# ss southern opal



## donegalman (Jun 10, 2013)

Hello,

My name is donegalman.My late father travelled on the southern opal to South Georgia in August 1959 and was there until 1961.Does anyone have any information on the ship or would someone have travelled on the ship at that time.


----------



## billyboy (Jul 6, 2005)

Welcome aboard from the Philippines. Enjoy all this great site has to offer


----------



## Pompeyfan (Aug 9, 2005)

On behalf of the 'SN Moderating Team', welcome aboard Donegalman.

I have moved your thread to Ship Research where you are more likely to receive replies regarding the information you are seeking. 
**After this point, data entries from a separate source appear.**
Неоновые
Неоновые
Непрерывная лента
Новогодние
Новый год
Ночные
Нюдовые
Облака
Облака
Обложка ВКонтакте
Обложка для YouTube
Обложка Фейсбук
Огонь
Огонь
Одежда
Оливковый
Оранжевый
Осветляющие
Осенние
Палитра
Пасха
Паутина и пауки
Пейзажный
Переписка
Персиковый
Also, as per site policy, I have removed your e-mail address for your security. Members can contact you via the sites Private Message system where you can disclose your e-mail address if you so wish.


----------



## A.D.FROST (Sep 1, 2008)

Southern Opal bt.1941 as EMPIRE OPAL b/u 19.7.64 Hamburg.


----------



## jg grant (Nov 22, 2007)

Hello donegalman from NZ. I was doon the ice the season before. The opal belonged to Christian Salvesens whaling fleet registered in Leith Scotland. You can get in touch with the ex-whalers club in Edinburgh through google and there maybe someone in that organisation who can help your search. I think George and Mabel ***mings are in administration there. Hello again and good luck. Regards Ronnie.


----------



## shipmate17 (Jun 1, 2005)

Hi,
id 1168910 Built 1941 by Laing. Deptford. grt 9811 as EMPIRE OPAL. 1945 SOUTHERN OPAL. scrapped Hamburg. 19/7/64.


----------